僕がニューヨークの Taubman Institute Summer Symposium に参加したのは、2002年か2003年の夏。2週間、寮に入りみっちり、レッスンとサブレッスン、講義、コンサートの日々でした。
セミナーの最後、Dorothy Taubman (ドロシー ターブマン/2013年に死去)本人のマスタークラスも合わせて受講しました。現在は、ターブマン女史の愛弟子である、ジュリアード音楽院出身のEdna Golandsky(エドナ ゴランスキー)女史が継ぎ、ゴランスキー インスティチュートとしてセミナーを継続してます。ジュリアードの学生はもちろん、有名ピアニストを含め、世界中から参加者がいますが、日本人は本当に少なかった。あれから、僕の弟子、友達ピアニストも参加し、少しづつターブマンアプローチ(ターブマン奏法と言う人もいますが、変な奏法と間違えられるので、アプローチが正しい)を実践しているピアニストはいる様です。日本では、ピアニスト長富彩さんが、ゴランスキーにターブマンアプローチを学んだと、有名になったようです。ちなみに、僕は2003年から既に実践してましたが^ ^;

さて
“ターブマンアプローチとはどんなものか?”
一言で言うと、「痛みのない身体の使い方でピアノを弾くする方法」とでも言いましょうか。
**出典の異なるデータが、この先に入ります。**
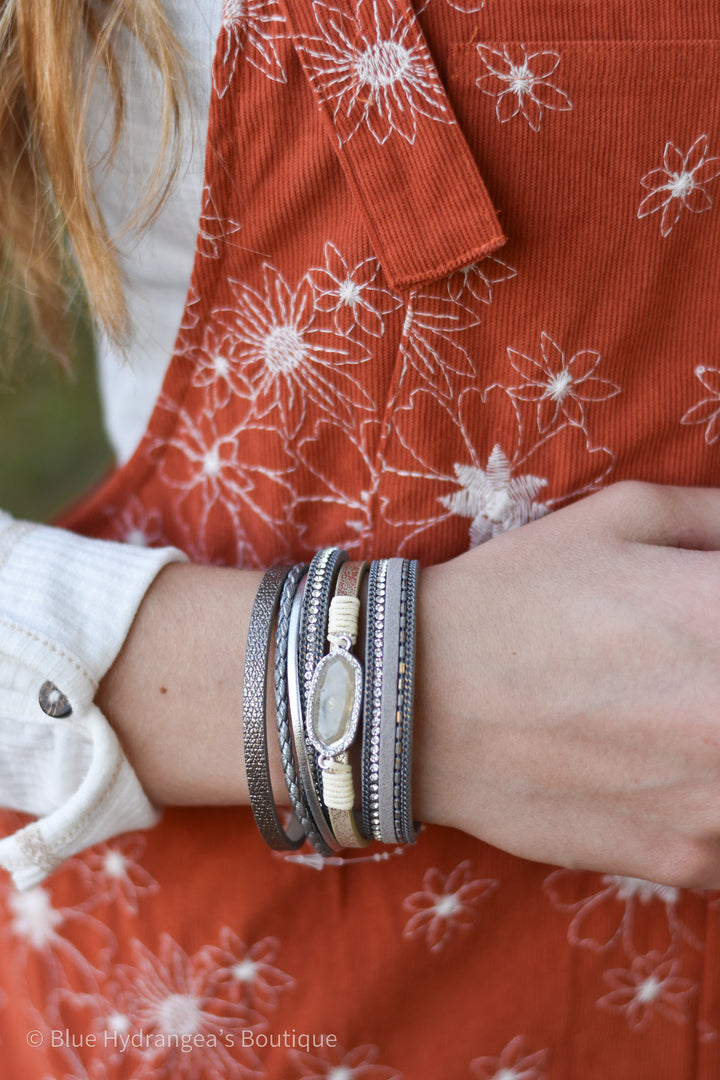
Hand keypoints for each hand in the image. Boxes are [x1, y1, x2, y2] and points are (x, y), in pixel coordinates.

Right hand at [414, 482, 719, 887]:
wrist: (414, 699)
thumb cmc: (515, 594)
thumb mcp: (618, 517)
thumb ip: (719, 519)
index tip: (715, 622)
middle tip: (685, 670)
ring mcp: (719, 799)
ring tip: (674, 717)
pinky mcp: (686, 859)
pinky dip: (715, 804)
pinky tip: (669, 772)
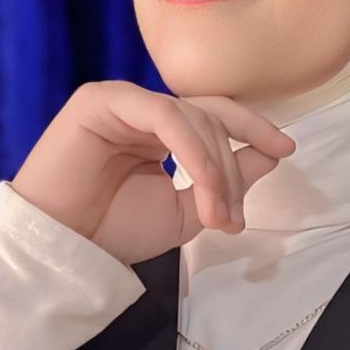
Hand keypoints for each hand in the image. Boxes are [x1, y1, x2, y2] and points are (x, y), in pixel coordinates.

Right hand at [10, 79, 296, 264]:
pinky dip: (194, 151)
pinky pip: (165, 115)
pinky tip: (202, 187)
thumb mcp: (185, 213)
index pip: (214, 116)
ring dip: (215, 168)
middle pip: (210, 118)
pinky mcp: (102, 100)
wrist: (63, 249)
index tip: (286, 150)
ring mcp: (122, 101)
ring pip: (192, 116)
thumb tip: (271, 153)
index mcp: (159, 132)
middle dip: (233, 168)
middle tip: (233, 218)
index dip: (253, 128)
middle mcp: (142, 111)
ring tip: (217, 216)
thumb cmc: (114, 232)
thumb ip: (224, 183)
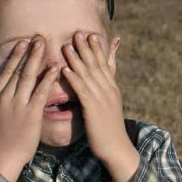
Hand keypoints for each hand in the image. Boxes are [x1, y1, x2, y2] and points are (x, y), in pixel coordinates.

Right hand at [0, 37, 59, 181]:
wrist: (2, 156)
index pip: (6, 70)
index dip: (16, 55)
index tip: (23, 42)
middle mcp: (4, 96)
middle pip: (17, 69)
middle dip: (28, 52)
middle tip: (38, 37)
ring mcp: (17, 104)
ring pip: (28, 76)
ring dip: (37, 59)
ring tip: (46, 45)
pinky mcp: (31, 114)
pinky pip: (41, 92)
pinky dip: (48, 78)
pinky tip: (56, 68)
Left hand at [62, 32, 137, 181]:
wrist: (116, 148)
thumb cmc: (109, 130)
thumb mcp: (109, 107)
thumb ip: (104, 93)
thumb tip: (102, 84)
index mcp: (112, 89)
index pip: (104, 65)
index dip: (97, 49)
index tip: (89, 35)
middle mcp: (109, 91)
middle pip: (96, 66)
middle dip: (87, 49)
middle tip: (78, 33)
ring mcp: (102, 99)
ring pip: (88, 75)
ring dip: (77, 60)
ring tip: (67, 46)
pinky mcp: (93, 109)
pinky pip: (82, 91)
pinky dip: (73, 79)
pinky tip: (64, 70)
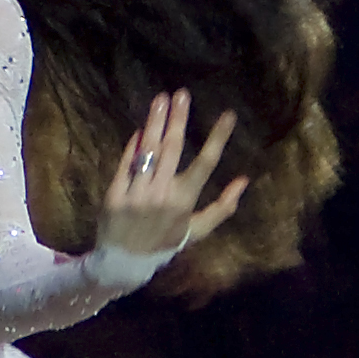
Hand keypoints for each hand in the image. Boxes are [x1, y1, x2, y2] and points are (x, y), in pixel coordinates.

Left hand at [92, 91, 246, 257]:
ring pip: (148, 150)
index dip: (218, 138)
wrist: (122, 263)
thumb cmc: (163, 244)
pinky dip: (134, 144)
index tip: (229, 114)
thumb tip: (244, 181)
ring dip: (155, 121)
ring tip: (161, 99)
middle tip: (182, 93)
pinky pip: (126, 162)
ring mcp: (136, 194)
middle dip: (178, 118)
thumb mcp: (195, 232)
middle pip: (172, 148)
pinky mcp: (115, 194)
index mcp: (183, 202)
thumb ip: (221, 208)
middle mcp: (161, 195)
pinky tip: (142, 128)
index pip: (205, 164)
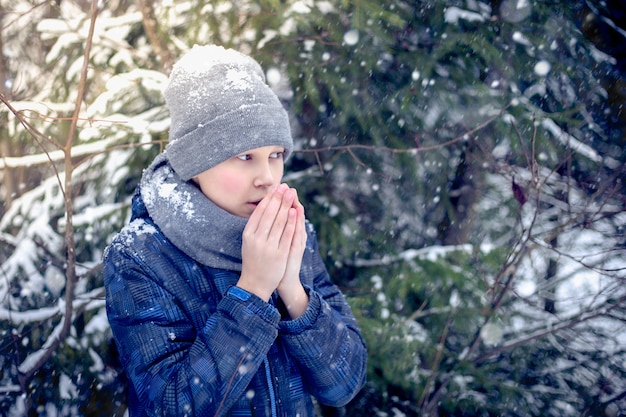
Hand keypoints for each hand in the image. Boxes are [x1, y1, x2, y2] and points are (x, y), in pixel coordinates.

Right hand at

「楽(らく)に!」「脱力して!」レッスンでは良く聞く言葉ですね。
自分ではやってるつもりでも、何度練習しても弾けるようにならない、腕や手、肩やひじが痛い、長時間練習したら疲れてしまう。そんな生徒さんは恐らく沢山いらっしゃると思います。
それでも、「努力」「忍耐」「練習量」で克服できると信じてる現実、いまだにこの日本には根付いてます。
だから、僕はわざわざ、ニューヨークに渡り「ターブマン アプローチ」という ”PAINLESS”(痛みのない)奏法を学びました。
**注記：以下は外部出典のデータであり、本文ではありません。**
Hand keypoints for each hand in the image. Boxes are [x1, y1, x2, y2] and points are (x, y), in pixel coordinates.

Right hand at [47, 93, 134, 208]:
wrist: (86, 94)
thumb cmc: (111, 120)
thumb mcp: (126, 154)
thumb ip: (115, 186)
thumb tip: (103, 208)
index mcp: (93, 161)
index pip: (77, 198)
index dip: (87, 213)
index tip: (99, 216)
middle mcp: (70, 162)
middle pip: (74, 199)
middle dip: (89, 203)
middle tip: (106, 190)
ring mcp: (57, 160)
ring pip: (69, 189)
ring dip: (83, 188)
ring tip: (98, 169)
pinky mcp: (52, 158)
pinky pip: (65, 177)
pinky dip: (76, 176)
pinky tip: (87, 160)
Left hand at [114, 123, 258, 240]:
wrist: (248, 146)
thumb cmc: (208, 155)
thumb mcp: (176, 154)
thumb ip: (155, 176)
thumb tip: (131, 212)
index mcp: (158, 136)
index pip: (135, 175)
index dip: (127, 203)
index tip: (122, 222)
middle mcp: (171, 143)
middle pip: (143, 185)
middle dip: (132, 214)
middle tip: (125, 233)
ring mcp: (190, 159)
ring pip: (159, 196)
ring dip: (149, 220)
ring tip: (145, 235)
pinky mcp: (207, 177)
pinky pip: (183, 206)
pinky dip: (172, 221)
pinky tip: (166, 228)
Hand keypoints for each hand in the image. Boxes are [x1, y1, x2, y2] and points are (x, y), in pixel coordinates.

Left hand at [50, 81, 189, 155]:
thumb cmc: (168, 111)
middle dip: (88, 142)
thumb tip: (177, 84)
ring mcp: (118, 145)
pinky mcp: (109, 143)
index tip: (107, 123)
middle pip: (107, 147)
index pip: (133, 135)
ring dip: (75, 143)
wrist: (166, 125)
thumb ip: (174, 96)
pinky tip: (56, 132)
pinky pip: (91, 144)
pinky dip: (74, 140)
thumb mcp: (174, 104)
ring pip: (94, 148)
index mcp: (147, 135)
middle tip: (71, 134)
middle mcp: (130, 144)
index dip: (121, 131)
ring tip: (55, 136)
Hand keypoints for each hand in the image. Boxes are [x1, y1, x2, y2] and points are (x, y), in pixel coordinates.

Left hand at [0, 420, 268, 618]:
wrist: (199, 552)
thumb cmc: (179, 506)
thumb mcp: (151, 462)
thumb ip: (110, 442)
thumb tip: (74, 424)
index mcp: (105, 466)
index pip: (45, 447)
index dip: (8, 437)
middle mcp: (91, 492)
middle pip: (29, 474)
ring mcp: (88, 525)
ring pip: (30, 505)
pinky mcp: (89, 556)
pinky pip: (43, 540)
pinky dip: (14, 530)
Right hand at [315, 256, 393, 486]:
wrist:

そこには 腱鞘炎などの病気で困ってる(一流といわれてる)ピアニストやレスナーとその生徒達が駆け込み寺のように集まってきています。
個人的には「ボディーマップ」を使った”アレキサンダーテクニック”をもっと分かりやすく実践的にしたものだと思います。 決して、○○奏法というような不思議な特殊奏法ではありません。(^^;)人が本来持っている自然な奏法に戻すだけです。
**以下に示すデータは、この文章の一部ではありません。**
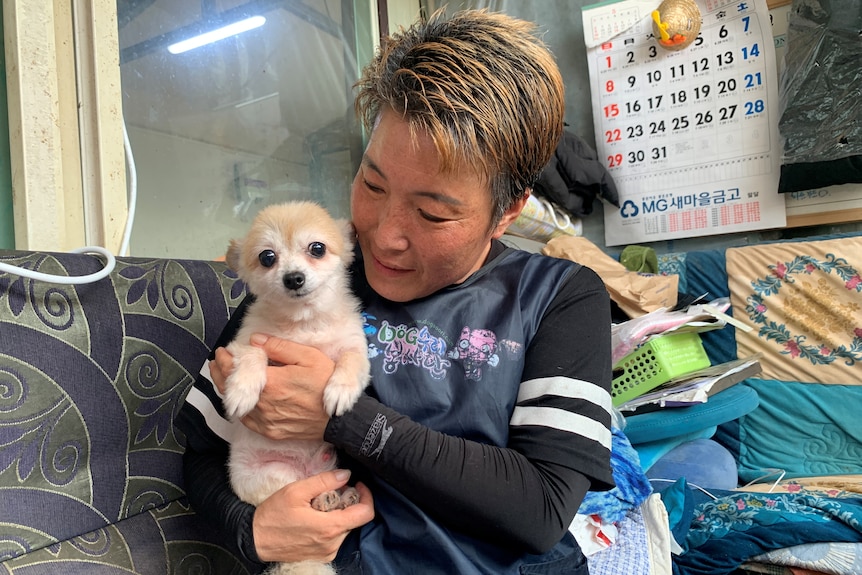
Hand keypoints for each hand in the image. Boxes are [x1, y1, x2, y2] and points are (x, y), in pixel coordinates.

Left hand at [210, 334, 334, 440]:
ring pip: (236, 404)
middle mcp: (264, 404)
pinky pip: (246, 420)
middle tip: (216, 362)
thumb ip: (280, 347)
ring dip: (226, 390)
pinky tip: (238, 399)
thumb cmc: (327, 384)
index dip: (226, 360)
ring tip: (222, 377)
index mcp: (272, 383)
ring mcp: (266, 421)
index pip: (238, 370)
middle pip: (232, 388)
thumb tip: (255, 340)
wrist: (338, 420)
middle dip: (220, 373)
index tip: (223, 350)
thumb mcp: (309, 358)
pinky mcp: (270, 432)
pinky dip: (238, 407)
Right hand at [252, 469, 373, 562]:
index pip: (365, 513)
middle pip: (354, 519)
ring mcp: (327, 552)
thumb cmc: (273, 515)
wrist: (254, 539)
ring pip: (345, 528)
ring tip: (318, 505)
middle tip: (331, 491)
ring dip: (338, 513)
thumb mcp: (297, 491)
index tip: (356, 485)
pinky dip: (330, 525)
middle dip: (348, 502)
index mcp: (330, 528)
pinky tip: (314, 517)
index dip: (365, 496)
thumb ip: (324, 481)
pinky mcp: (321, 556)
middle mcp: (332, 543)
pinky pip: (335, 538)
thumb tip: (346, 475)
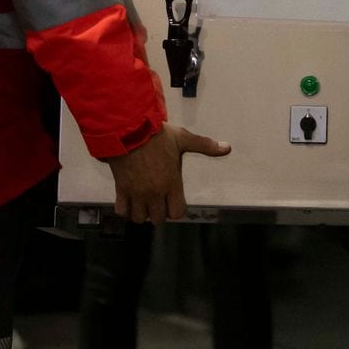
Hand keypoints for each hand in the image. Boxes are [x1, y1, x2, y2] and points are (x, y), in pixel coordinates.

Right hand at [105, 123, 230, 223]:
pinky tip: (129, 201)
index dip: (176, 210)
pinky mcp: (121, 189)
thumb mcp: (183, 139)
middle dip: (159, 213)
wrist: (129, 130)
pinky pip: (122, 211)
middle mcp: (155, 192)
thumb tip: (227, 148)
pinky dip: (125, 209)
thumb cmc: (156, 135)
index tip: (173, 202)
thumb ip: (205, 146)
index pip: (177, 212)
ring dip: (142, 213)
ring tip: (143, 203)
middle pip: (158, 219)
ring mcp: (137, 193)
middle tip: (158, 202)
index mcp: (172, 182)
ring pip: (140, 218)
レッスンでは、ただがむしゃらに弾かすことはさせません。「弾けない」あるいは「疲れたり痛くなったりする」 原因を即座に見つけ、どこをどう使ってどう弾くかを具体的に指示し、合理的に楽に弾ける方法を「ターブマンアプローチ」の原理に従って、丁寧にアドバイスします。
その過程で、これがほんとの意味の「脱力」なんだ!と少し時間は掛かりますが必ず分かってくると思います。いままで弾けなかったパッセージや曲が弾けるようになった!
長年悩んでたガングリオンが治った!疲れなくなった!など、生徒はとてもよろこんでいました。最近も、ガングリオンや肘の痛みが治った生徒がいます。
このアプローチは、音楽的な事以外にあえて焦点を当ててます。身体のことや、なぜ弾けないのか?どうして痛いのか?疲れるのか?を徹底的に研究し、合理的にピアノを弾くことを重要と考えています。
ヨーロッパやロシアの伝統的な音楽を学ぶことはもちろん必要です。僕自身も、ウィーン、ノルウェーに行き色々な刺激を与えられましたが、ピアニストにとって、ターブマンアプローチは、知ってた方が明らかに有利といえます。
ターブマンアプローチに基づいた正しいピアノ奏法を身につけると、痛みや疲れ無く楽しくピアノを弾ける様になります。初心者の方からレスナーの方々、ピアニストの方々、までどなたにでもおすすめです。